Mill of Benholm in Kincardineshire, Scotland, is a restored and fully working water-powered meal mill. It is sited in ancient woodland near Johnshaven (13 miles south of Stonehaven), by the farmlands of Sunset Song country, made famous by local author Lewis Grassic Gibbon. It featured as Long Rob's Mill in the television serialisation of this novel. It is a category A listed building. It is owned by the Mill of Benholm Enterprise, and formally by Aberdeenshire Council.

== History ==
Benholm is now the only surviving traditional water-powered meal mill in this part of Aberdeenshire. For hundreds of years it and numerous similar mills throughout Scotland were of vital importance to the rural community as the suppliers of the main food item. At its peak it produced oatmeal, bruised oats and hashed oats for an area extending from Montrose in the south to Barras and Catterline in the north and inland to Laurencekirk and Fordoun.

== Current status ==
The mill building was in partial use until 1982 and was gradually restored to its present state from 1986 onwards. Parts of it date back to the 18th century, though there are records of milling at Benholm as early as the 13th century. Other buildings on site are of mainly Victorian origin. The whole complex, with mill dam, reed bed, miller's croft and woodland walk, is now a local heritage visitor centre. The mill used to belong to Mr Lindsay Watson. Benholm itself today is a small hamlet made up of the former Benholm Parish Church (which is open to the public to view), the mill visitor centre & cafe and private dwellings.

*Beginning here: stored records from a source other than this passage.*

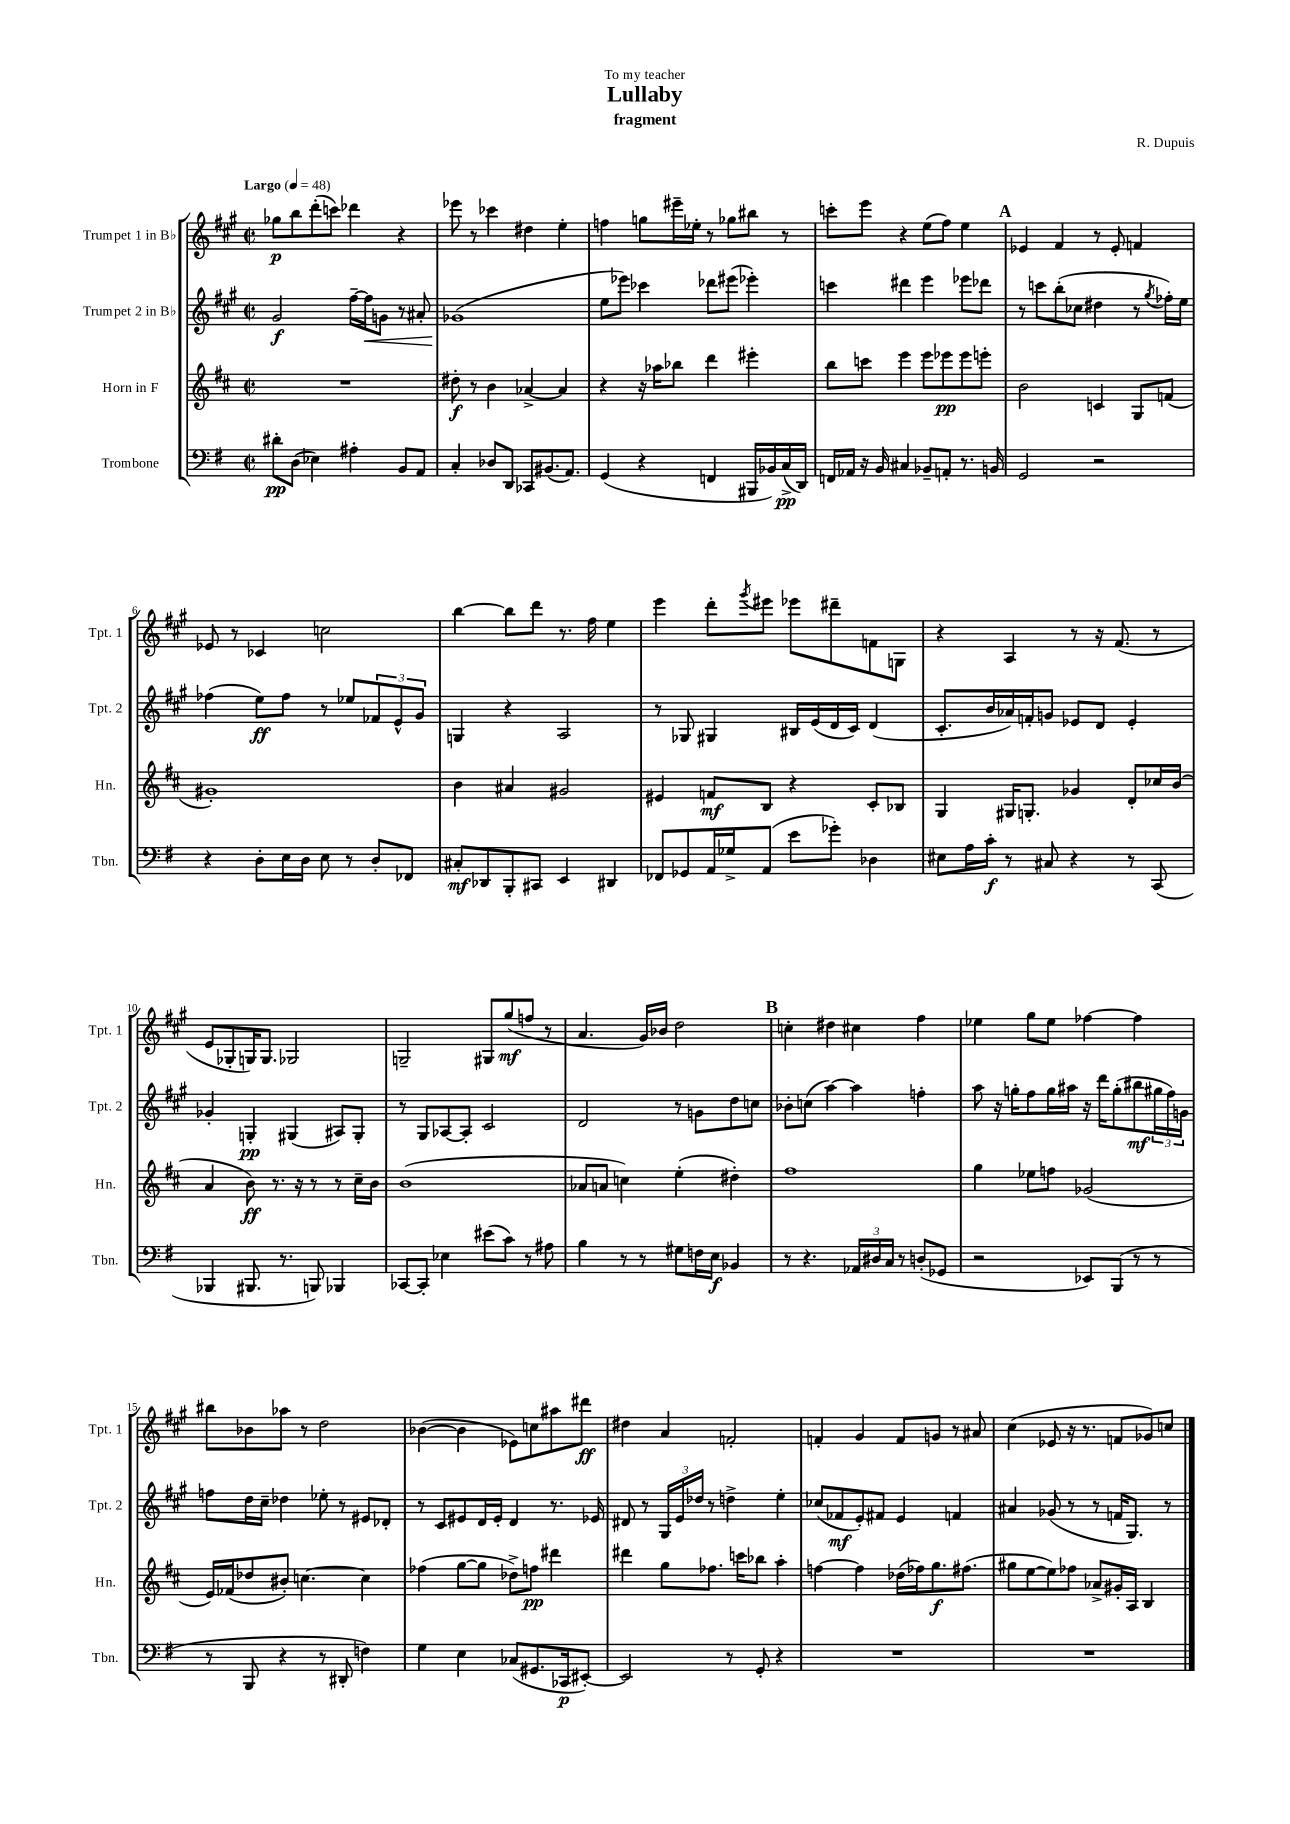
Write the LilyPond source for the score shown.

\header { title = "Lullaby" composer = "R. Dupuis" subtitle = "fragment" dedication = "To my teacher" }
<<
\new StaffGroup <<
\new Staff = "s0" \with { instrumentName = "Trumpet 1 in Bb" shortInstrumentName = "Tpt. 1" } {
    \clef treble \key a \major \defaultTimeSignature \time 2/2 \tempo "Largo" 4 = 48
    ges''8\p b''8 d'''8-.( c'''8) des'''4 r4 |
    ees'''8 r8 ces'''4 dis''4 e''4-. |
    f''4 g''8 eis'''16-- ees''16-. r8 ges''8 bis''8 r8 |
    c'''8-. e'''8 r4 e''8( fis''8) e''4 |
    \mark \markup { \bold "A" } ees'4 fis'4 r8 ees'8-. f'4 |
    ees'8 r8 ces'4 c''2 |
    b''4~ b''8 d'''8 r8. fis''16 e''4 |
    e'''4 d'''8-. \acciaccatura { gis'''8 } eis'''8 ees'''8 dis'''8-- f'8 g8 |
    r4 a4 r8 r16 fis'8.( r8 |
    e'8 ges8-. g16) g8. ges2 |
    g2-- gis8 gis''8\mf( f''8 r8 |
    a'4. gis'16) bes'16 d''2 |
    \mark \markup { \bold "B" } c''4-. dis''4 cis''4 fis''4 |
    ees''4 gis''8 ees''8 fes''4~ fes''4 |
    bis''8 bes'8 aes''8 r8 d''2 |
    bes'4~( bes'4 ees'8) c''8 ais''8 dis'''8\ff |
    dis''4 a'4 f'2-. |
    f'4-. gis'4 f'8 g'8 r8 ais'8 |
    cis''4( ees'8 r16 r8. f'8 ges'8) c''8 \bar "|." |
}
\new Staff = "s1" \with { instrumentName = "Trumpet 2 in Bb" shortInstrumentName = "Tpt. 2" } {
    \clef treble \key a \major \defaultTimeSignature \time 2/2
    gis'2\f fis''16~-- fis''16\< g'8 r8 ais'8-. |
    ges'1\!( |
    e''8 ees'''8) ces'''4 des'''8 eis'''8( ees'''4-.) |
    c'''4 dis'''4 e'''4 ees'''8 des'''8 |
    \mark \markup { \bold "A" } r8 c'''8 b''8-.( ces''8 dis''4 r8 \acciaccatura { gis''8 } fes''16-.) e''16 |
    fes''4( e''8\ff) fes''8 r8 ees''8 \tuplet 3/2 { fes'8 e'8-^ gis'8 } |
    g4 r4 a2 |
    r8 ges8 gis4 bis16 e'16( d'16 cis'16) d'4( |
    cis'8.-. b'16 aes'16) f'16-. g'8 ees'8 d'8 ees'4-. |
    ges'4-. g4-.\pp gis4( ais8) gis8-. |
    r8 gis8 aes8~ aes8-. cis'2 |
    d'2 r8 g'8 d''8 c''8 |
    \mark \markup { \bold "B" } bes'8-. c''8( a''4~) a''4 f''4-. |
    a''8 r16 g''16-. fis''8 g''16 ais''16 r16 d'''16 g''8-.( bis''8\mf \tuplet 3/2 { gis''16 fis''16) g'16 } |
    f''8 d''16 cis''16-- des''4 ees''8-. r8 eis'8 des'8-. |
    r8 cis'8 eis'8 d'16 eis'16-. d'4 r8. ees'16 |
    dis'8 r8 \tuplet 3/2 { gis16 e'16 des''16 } r8 d''4-> e''4-. |
    ces''8( fes'8\mf e'8-.) fis'8 e'4 f'4 |
    ais'4 ges'8( r8 r8 f'16 gis8.) r8 \bar "|." |
}
\new Staff = "s2" \with { instrumentName = "Horn in F" shortInstrumentName = "Hn." } {
    \clef treble \key d \major \defaultTimeSignature \time 2/2
    R1 |
    dis''8-.\f r8 b'4 aes'4~-> aes'4 |
    r4 r16 aes''16 bes''8 d'''4 eis'''4-. |
    b''8 c'''8 e'''4 e'''8 ees'''8\pp ees'''8 e'''8-. |
    \mark \markup { \bold "A" } b'2 c'4 g8 f'8( |
    gis'1-.) |
    b'4 ais'4 gis'2 |
    eis'4 f'8\mf b8 r4 cis'8-. bes8 |
    g4 gis16 g8.-. ges'4 d'8-. ces''16 b'16( |
    a'4 b'8\ff) r8. r16 r8 r8 cis''16-- b'16 |
    b'1( |
    aes'8 a'8 c''4) e''4-.( dis''4-.) |
    \mark \markup { \bold "B" } fis''1 |
    g''4 ees''8 f''8 ges'2( |
    e'16) fes'16( des''8 bis'8-.) c''4.~ c''4 |
    fes''4( g''8~ g''8 des''8->) f''8\pp dis'''4 |
    dis'''4 g''8 fes''8. c'''16 bes''8 a''4-. |
    f''4~ f''4 des''16( fes''16) g''8.\f fis''8.( |
    gis''8 e''8~ e''8) fes''8 aes'8-> gis'16-. a16 b4 \bar "|." |
}
\new Staff = "s3" \with { instrumentName = "Trombone" shortInstrumentName = "Tbn." } {
    \clef bass \key g \major \defaultTimeSignature \time 2/2
    dis'8-.\pp d8( ees4) ais4-. b,8 a,8 |
    c4-. des8 d,8 ces,8 bis,8.( a,8.) |
    g,4( r4 f,4 bis,,16 bes,16) c16->\pp( d,16) |
    f,16 aes,16 r16 b,16 cis4 bes,8-- a,8-. r8. b,16 |
    \mark \markup { \bold "A" } g,2 r2 |
    r4 d8-. e16 d16 e8 r8 d8-. fes,8 |
    cis8-.\mf des,8 b,,8-. cis,8 e,4 dis,4 |
    fes,8 ges,8 a,16 ges16-> a,8( e'8 ges'8-.) des4 |
    eis8 a16 c'16-.\f r8 cis8 r4 r8 c,8( |
    bes,,4 bis,,8. r8. b,,8) bes,,4 |
    ces,8~ ces,8-. ees4 eis'8( c'8) r8 ais8 |
    b4 r8 r8 gis8 f16 e16\f bes,4 |
    \mark \markup { \bold "B" } r8 r4. \tuplet 3/2 { aes,16 dis16 c16 } r8 d8-.( ges,8 |
    r2 ees,8) b,,8( r8 r8 |
    r8 b,,8 r4 r8 dis,8-. f4) |
    g4 e4 ces8( gis,8. ces,16\p eis,8~-.) |
    eis,2 r8 g,8-. r4 |
    R1 |
    R1 \bar "|." |
}
>>
>>
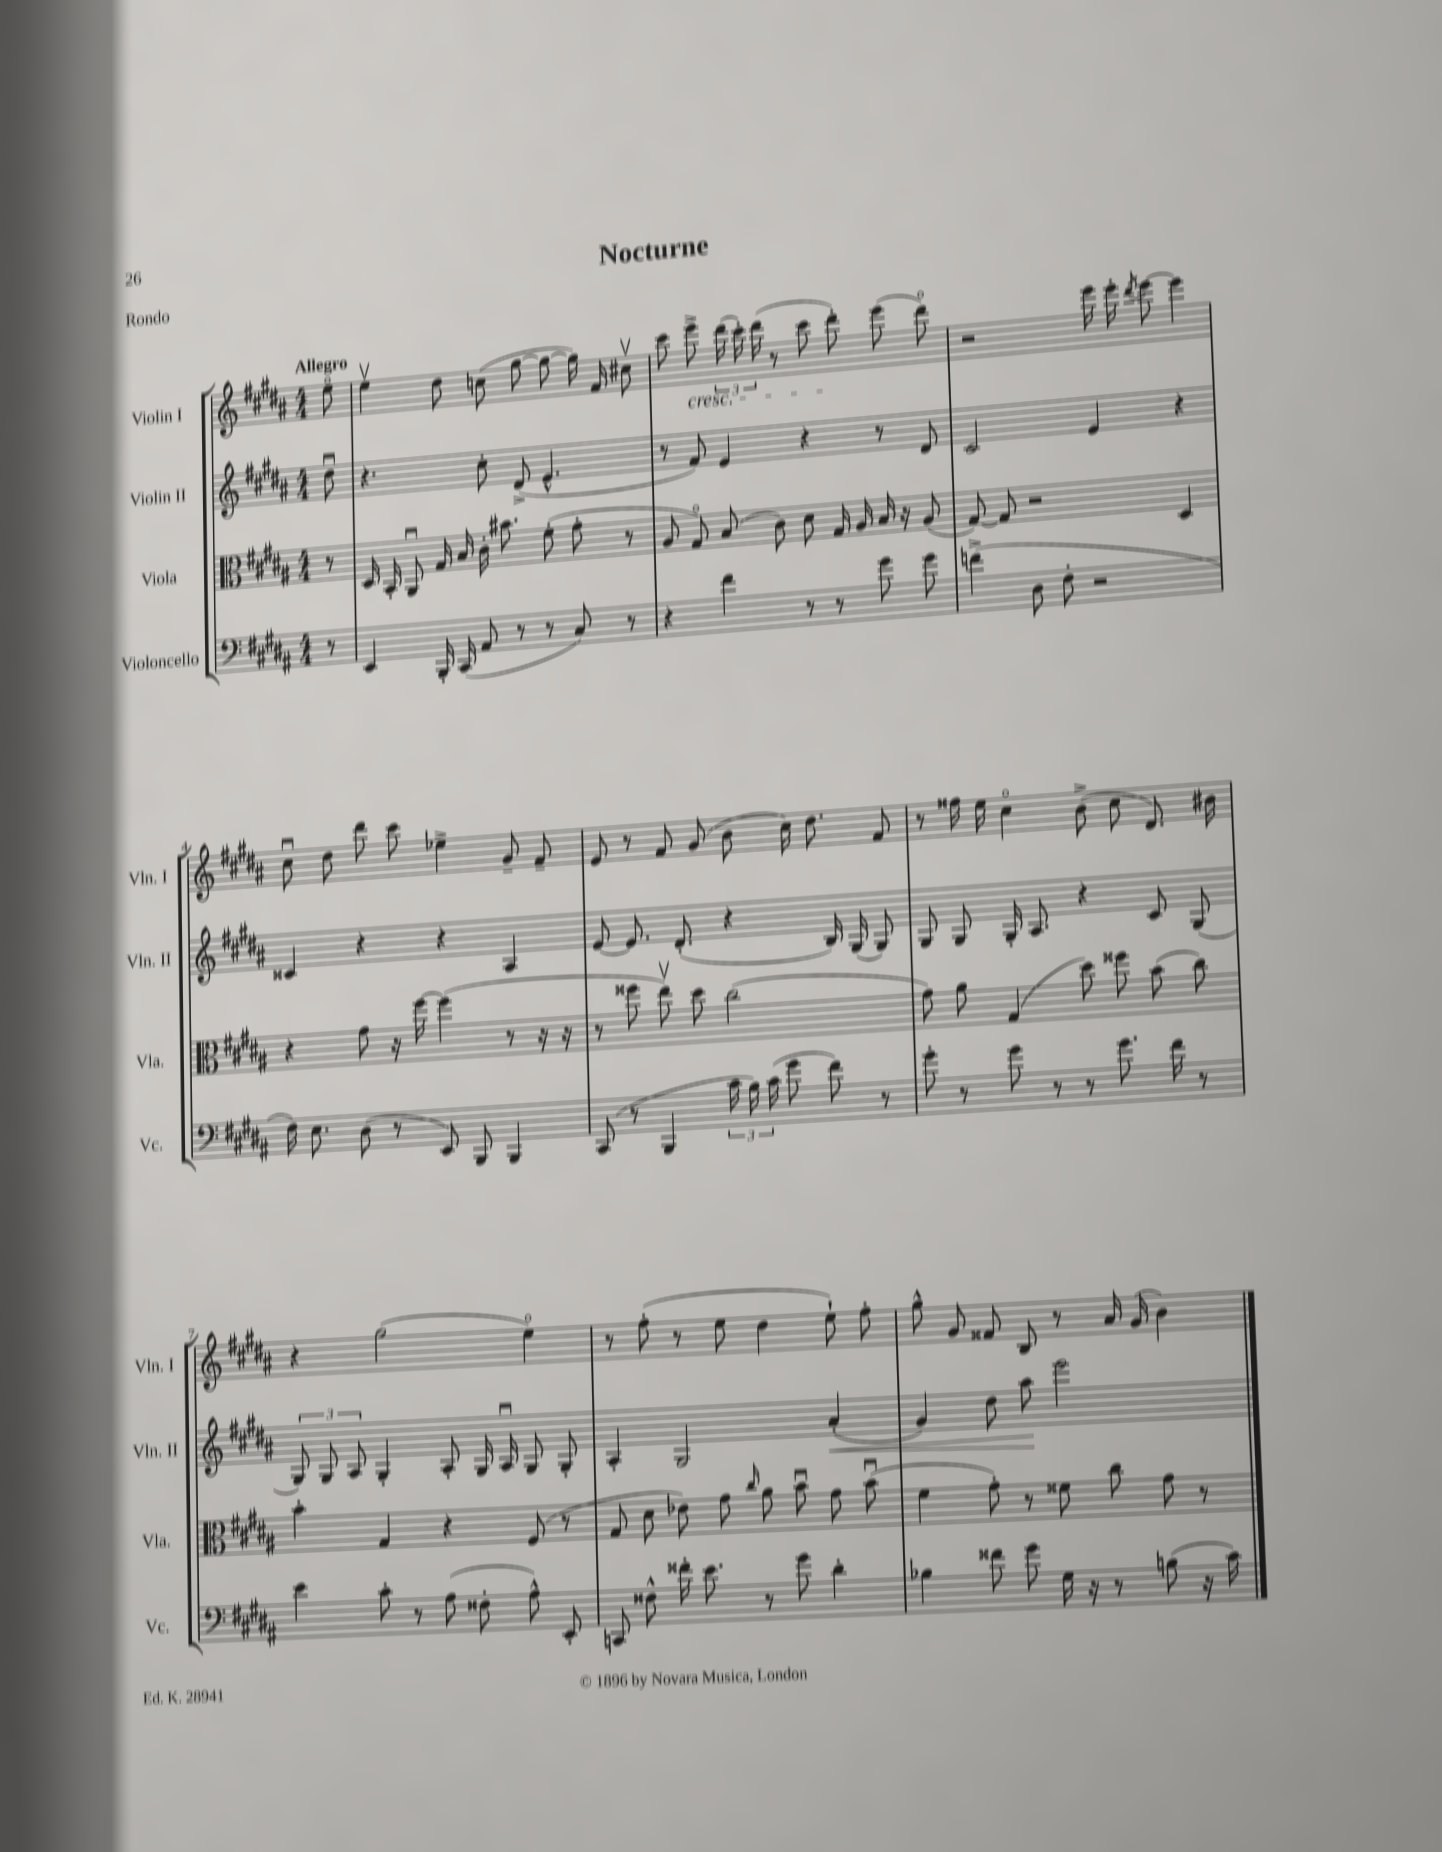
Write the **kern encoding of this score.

**kern	**kern	**kern	**dynam	**kern
*part4	*part3	*part2	*part2	*part1
*staff4	*staff3	*staff2	*staff2	*staff1
*I"Violoncello	*I"Viola	*I"Violin II	*	*I"Violin I
*I'Vc.	*I'Vla.	*I'Vln. II	*	*I'Vln. I
*clefF4	*clefC3	*clefG2	*	*clefG2
*k[f#c#g#d#a#]	*k[f#c#g#d#a#]	*k[f#c#g#d#a#]	*	*k[f#c#g#d#a#]
*M4/4	*M4/4	*M4/4	*	*M4/4
=	=	=	=	=
!	!	!	!	!LO:TX:a:B:t=Allegro
8r	8r	8dd#u\	.	8ee\
=1	=1	=1	=1	=1
4EE/	16D#/	4.r	.	4eev\
.	16BB'/	.	.	.
.	8AA#u/	.	.	.
16BBB'/	16G#/	.	.	8dd#\
(16CC#/	16B/	.	.	.
8AA#/	16c#'\	8cc#'\	.	(8ccn\
.	8.b#X\	.	.	.
8r	.	(8d#^/	.	[8gg#\
8r	(8f#'\	4.e^^/	.	8gg#\_
8C#/)	8g#'\	.	.	16gg#\])
.	.	.	.	16f#/
8r	8r	.	.	8cc#Xv\
=2	=2	=2	=2	=2
4r	8A#/	8r	.	8ccc#\
!	!	!	!	!LO:TX:b:i:t=cresc.
.	8G#/)	8f#/)	.	8eee^\
4f#\	(8B/	4e/	.	(24ddd#\
.	.	.	.	24ccc#'\)
.	.	.	.	(24ddd#\
.	8c#\)	.	.	8r
8r	8d#\	4r	.	8ccc#\
8r	16G#/	.	.	8ddd#'\)
.	16A#/	.	.	.
8g#\	16B/	8r	.	(8eee\
.	16r	.	.	.
8g#\	(8A#/	8d#/	.	8ddd#\)
=3	=3	=3	=3	=3
(4fn^\	[8G#/)	2c#/	.	2r
.	8G#/]	.	.	.
8D#\	2r	.	.	.
8F#'\	.	.	.	.
2r	.	4e/	.	16eee\
.	.	.	.	16eee'\
.	.	.	.	8qddd#/
.	.	.	.	[8eee\
.	4D#/	4r	.	4eee\]
!!LO:LB:g=z
=4	=4	=4	=4	=4
16F#\)	4r	4c##X/	.	8cc#u\
8.E\	.	.	.	.
.	.	.	.	8dd#\
(8D#\	8g#\	4r	.	8ddd#\
8r	16r	.	.	8ccc#\
.	[16ff#\	.	.	.
8EE/)	(4ff#\]	4r	.	4ee-X^\
8BBB/	.	.	.	.
4BBB/	8r	4A#/	.	8g#~/
.	16r	.	.	8f#~/
.	16r	.	.	.
=5	=5	=5	=5	=5
(8CC#/	8r	[8e/	.	8e/
8r	8ff##X\	8.e/]	.	8r
4BBB/	8eev\)	.	.	8f#/
.	.	(8.d#'/	.	.
.	8dd#\	.	.	(8g#/
24c#\	(2cc#\	4r	.	8b\
24B\)	.	.	.	.
(24c#\	.	.	.	.
8g#\	.	.	.	16cc#\)
.	.	.	.	8.dd#\
8f#\)	.	16B/)	.	.
.	.	(16G#/	.	.
8r	.	8G#/)	.	8f#/
=6	=6	=6	=6	=6
8g#'\	8g#\)	8G#/	.	8r
8r	8a#\	8G#/	.	16ff##X\
.	.	.	.	16ee\
8g#\	(4G#/	16G#'/	.	4cc#\
.	.	8.A#/	.	.
8r	.	.	.	.
8r	8dd#\)	4r	.	(8b^\
8.g#\	8ff##X\	.	.	8cc#\
.	(8b\	8c#/	.	8.d#/)
16f#\	.	.	.	.
8r	8cc#\)	(8G#/	.	.
.	.	.	.	16b#X\
!!LO:LB:g=z
=7	=7	=7	=7	=7
4e\	4b'\	12G#/)	.	4r
.	.	12G#/	.	.
.	.	12A#/	.	.
8c#'\	4G#/	4G#'/	.	(2gg#\
8r	.	.	.	.
(8A#\	4r	8A#'/	.	.
8F##X'\	.	16G#/	.	.
.	.	16A#u/	.	.
8A#^^\)	(8F#/	8G#/	.	4ee\)
8EE'/	8r	8G#'/	.	.
=8	=8	=8	=8	=8
8CCn/	8G#/	4A#'/	.	8r
8F##X^^\	8d#\	.	.	(8ff#'\
16f##X'\	8e-X\)	2G#/	.	8r
8.e\	.	.	.	.
.	8g#\	.	.	8ee\
.	16qqcc#/	.	.	.
8r	8a#\	.	.	4dd#\
8g#\	8bu\	.	.	.
!	!	!	!LO:HP:b	!
4d#'\	8g#\	(4a#'/	<	8ee`\)
.	(8bu\	.	.	8ff#'\
=9	=9	=9	=9	=9
4B-X\	4f#\	4g#/)	.	8gg#^^\
.	.	.	.	8g#/
8f##X\	8g#'\)	8dd#\	.	8f##X/
8g#\	8r	8aa#\	.	8B/
16G#\	8f##X\	2eee\	[	8r
16r	.	.	.	.
8r	8cc#\	.	.	16a#/
.	.	.	.	(16g#/
(8Bn\	8g#\	.	.	4b\)
16r	8r	.	.	.
16c#\)	.	.	.	.
==	==	==	==	==
*-	*-	*-	*-	*-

The Mill of Benholm Trust worked with Aberdeenshire Council to provide work experience and training for adults with special needs, in catering, horticulture, furniture restoration, shop and office work. In 1995, the Mill of Benholm opened to the public as a visitor attraction. However, in April 2014 the mill closed due to a number of health and safety issues. Since 2014, it has been largely mothballed.

The Mill of Benholm Enterprise (SCIO), a local charity organisation, has worked together with the North East Scotland Preservation Trust (NESPT) to achieve an asset transfer from Aberdeenshire Council with the purpose of reopening this jewel of Mearns and Kincardineshire to the public once again and to stop any further deterioration of this A listed mill site, which was described by Historic Environment Scotland as "an exceptional and rare survival".

On 30 April 2024, the ownership of the Mill of Benholm was transferred from Aberdeenshire Council to the Mill of Benholm Enterprise, which concluded the successful Community Asset Transfer of this heritage site. An Official Handover Ceremony is due to take place at the Mill on 8 June 2024.